Taylor Wallace, PhD, CFS, FACN, a food scientist, Editor of the Journal of Dietary Supplements, Deputy Editor of the Journal of the American College of Nutrition and founder of the nutrition consulting firm Think Healthy Group, said there is a growing interest in nutritional interventions for the trans community, but the research is lacking.

“The main thing is, you've got to talk with your health professional, because the last thing you want to do is be on a medication that a certain vitamin supplement or a certain diet regimen counters. Right now, we know a lot, for instance, about the interactions of estrogen with nutrients, but we don't know a lot about, for instance, when you give a male to female transitioning individual estrogen, and what that does to their calcium requirement. So we're given a lot of guesses here. In one sense, that's a good thing because that really gets everybody fired up, that we need more evidence and it really kind of bangs the gong to our government agencies, the big non-profit scientific societies that something needs to be done here. The downside is for a while, until we have better evidence, we're not going to have the answers to many questions and we're going to rely on scientific opinion.”

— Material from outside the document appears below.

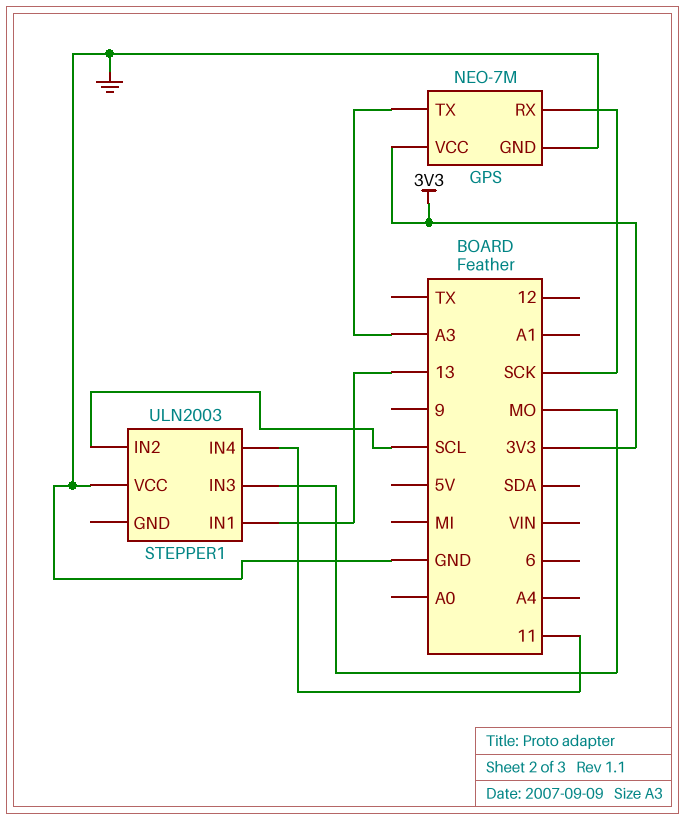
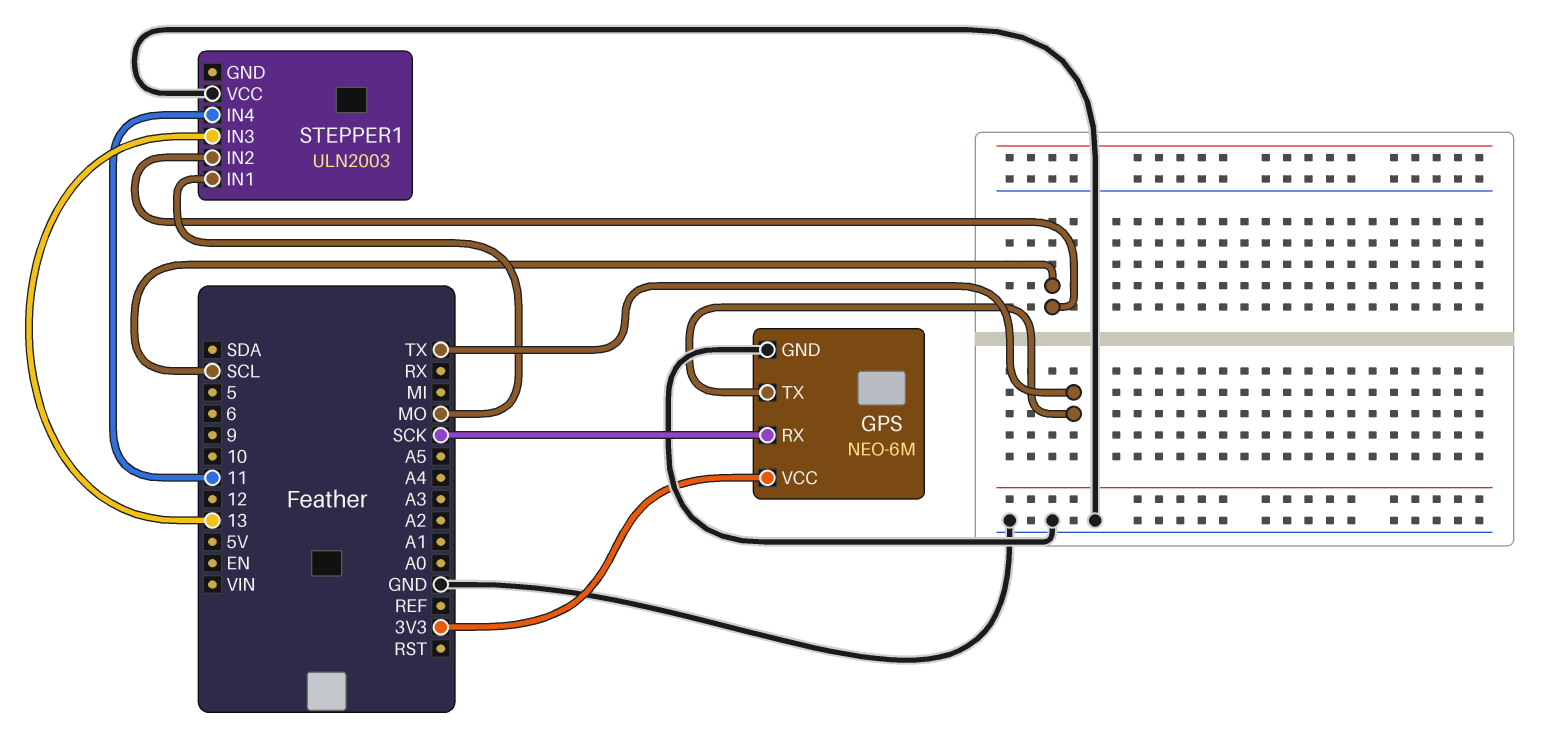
GPS: NEO-7M -> NEO-6M
GPS pin TX: A3 -> TX
STEPPER1 pin IN1: 13 -> MO
STEPPER1 pin IN3: MO -> 13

Wallace said he hopes to work with LGBTQIA+ health organizations like Whitman-Walker Health, who has longitudinal data from individuals they've been treating over the last decade, to develop data in order to get funding for research.

“You can't just go to NIH and say ‘hey, I got this idea for our clinical trial.’ You need to have some idea that these millions of dollars of taxpayer money that you're using is going to work or be beneficial to society, and you have to write a proposal and have some type of preclinical data. I think that's where the lgbtqia+ communities and their nonprofit associations and advocacy groups can play a very big role in helping people like me develop that preclinical data,” said Wallace.